- [Check your understanding]:
1 – List every plant and animal named in the green building text.
2 – In the green building text, reproduce everything from "Here's some recent" down to "green public buildings.", swapping "advocates" for "supporters".

- [Reading text]:
--- START ---

Published on Written by Posted in Advocacy and policy
Photo Credit: The Nite Tripper via Flickr Creative Commons
Photo Credit: The Nite Tripper via Flickr Creative Commons

There’s something happening in those dry Southwestern mountains. It seems to be billowing outward from the ponderosa pines, carried by the roadrunner into the fields of Indian paintbrush and down into the mighty Colorado River. Thanks to the prolific outreach efforts of USGBC’s green building community, the benefits of healthy, efficient and low-impact buildings are on the mind, and lawmakers are taking action.

Here's some recent highlights from 2013:

  • New Mexico: On April 1, New Mexico Gov. Susana Martinez signed SB 14, an extension to the state’s successful Sustainable Building Tax Credit (SBTC). Thanks to strong community advocacy efforts, including that of USGBC-New Mexico, the renewed SBTC creates an additional $12 million opportunity for single-family residential green construction and $3 million in commercial and multifamily opportunities spread out over the next three years. Just last week, the state Board of Finance heard from advocates about the powerful benefits of green public buildings.

--- END ---

- [Information provided]:
--- START ---

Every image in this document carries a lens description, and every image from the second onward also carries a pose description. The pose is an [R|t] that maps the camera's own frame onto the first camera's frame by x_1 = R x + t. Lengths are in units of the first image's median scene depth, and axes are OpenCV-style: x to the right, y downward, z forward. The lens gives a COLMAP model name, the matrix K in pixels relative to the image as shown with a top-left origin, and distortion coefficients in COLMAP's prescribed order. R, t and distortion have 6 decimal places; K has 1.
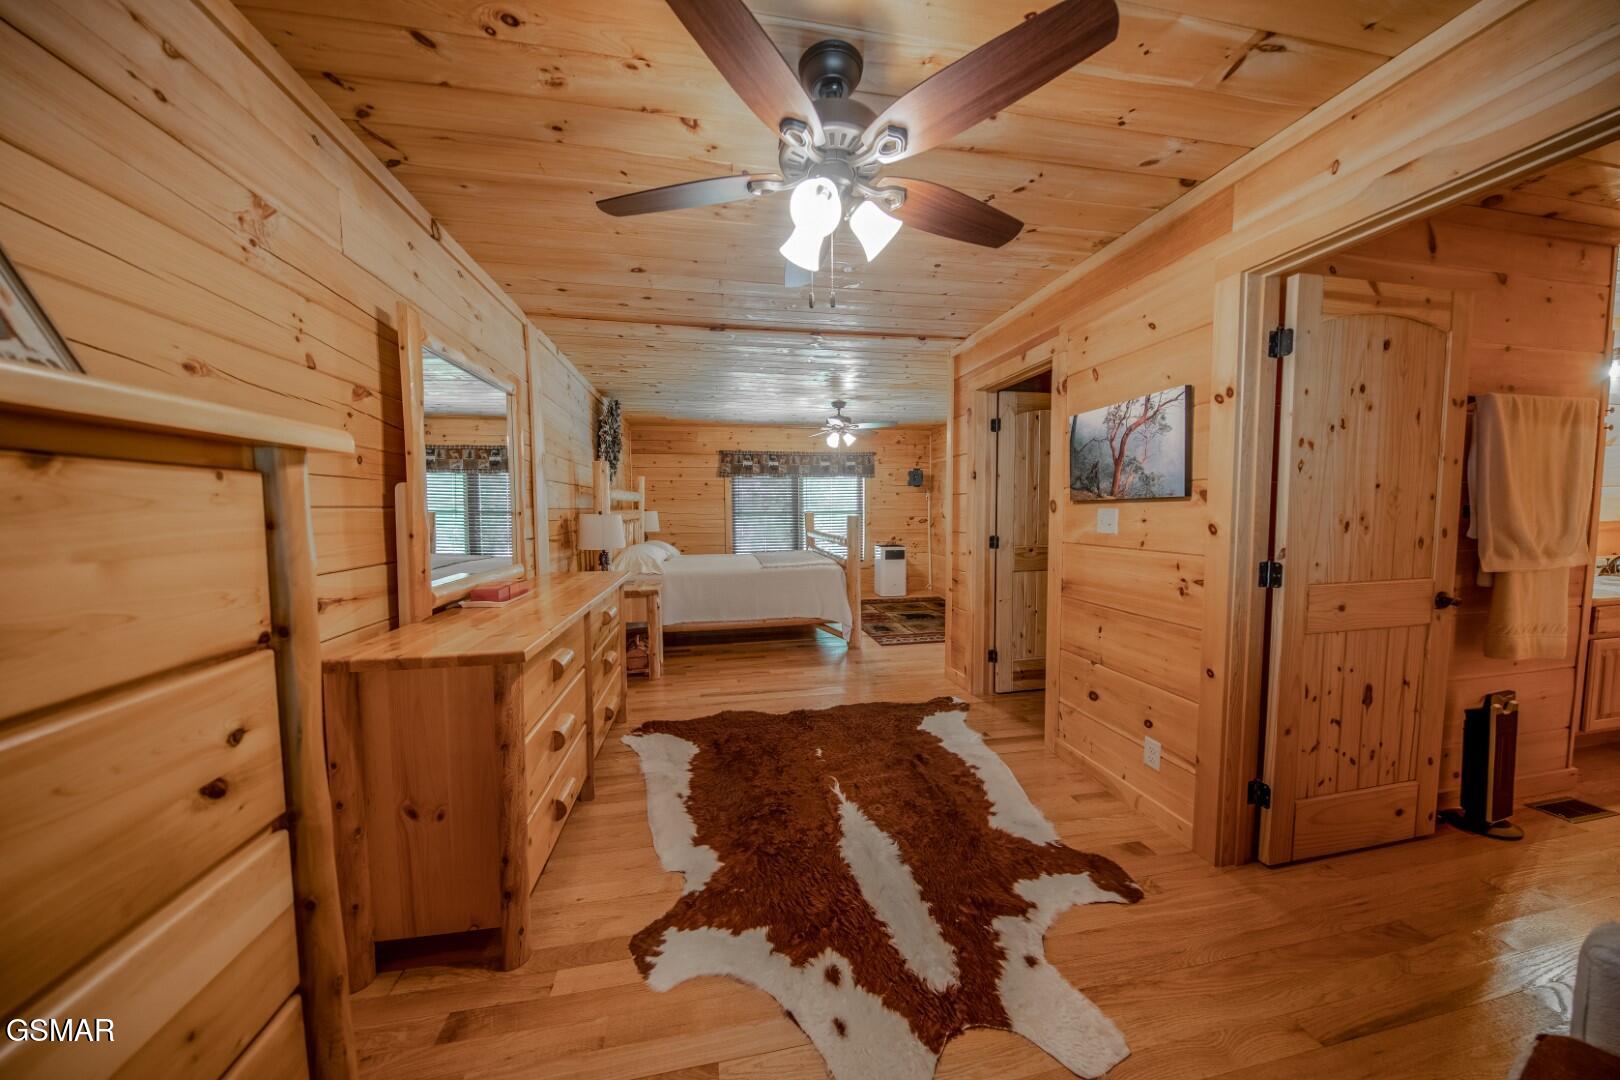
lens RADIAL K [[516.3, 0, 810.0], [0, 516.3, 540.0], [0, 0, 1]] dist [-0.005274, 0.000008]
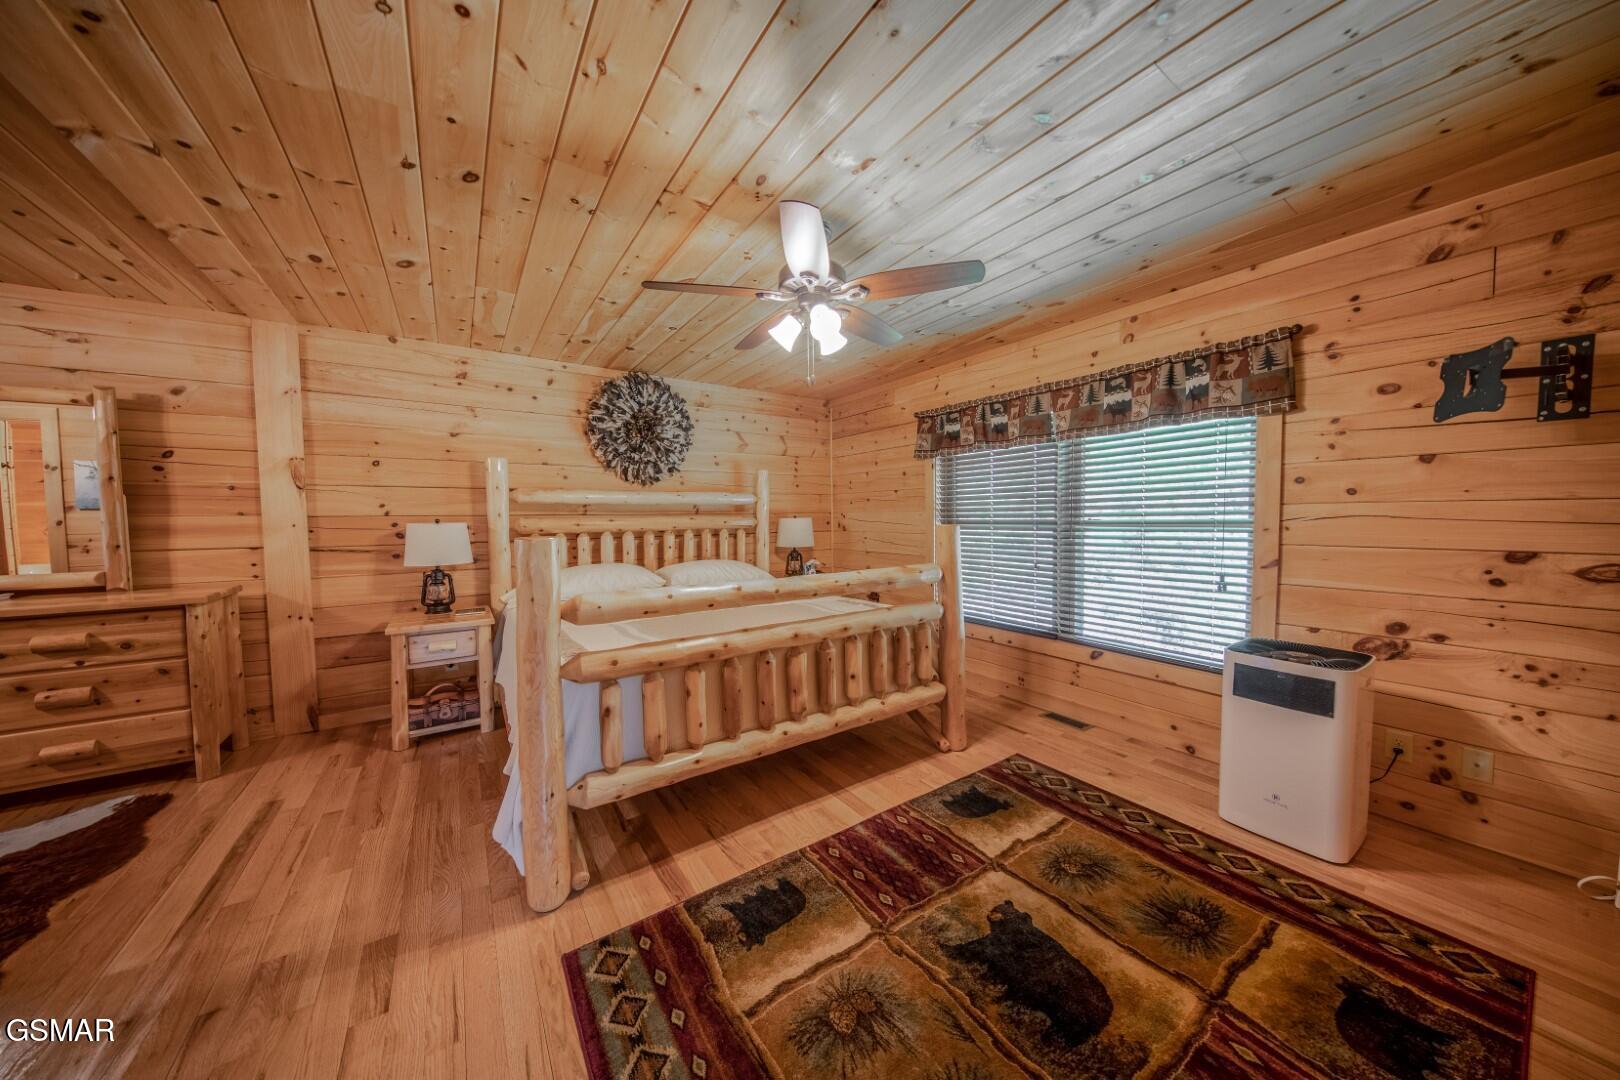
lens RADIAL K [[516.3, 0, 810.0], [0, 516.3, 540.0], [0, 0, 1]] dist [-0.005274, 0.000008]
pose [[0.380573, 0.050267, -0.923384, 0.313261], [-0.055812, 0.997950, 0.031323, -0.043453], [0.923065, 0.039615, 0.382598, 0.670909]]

--- END ---

- [Answers below]:
1 – ponderosa pines, roadrunner, Indian paintbrush

2 –
Here's some recent highlights from 2013:

  • New Mexico: On April 1, New Mexico Gov. Susana Martinez signed SB 14, an extension to the state’s successful Sustainable Building Tax Credit (SBTC). Thanks to strong community advocacy efforts, including that of USGBC-New Mexico, the renewed SBTC creates an additional $12 million opportunity for single-family residential green construction and $3 million in commercial and multifamily opportunities spread out over the next three years. Just last week, the state Board of Finance heard from supporters about the powerful benefits of green public buildings.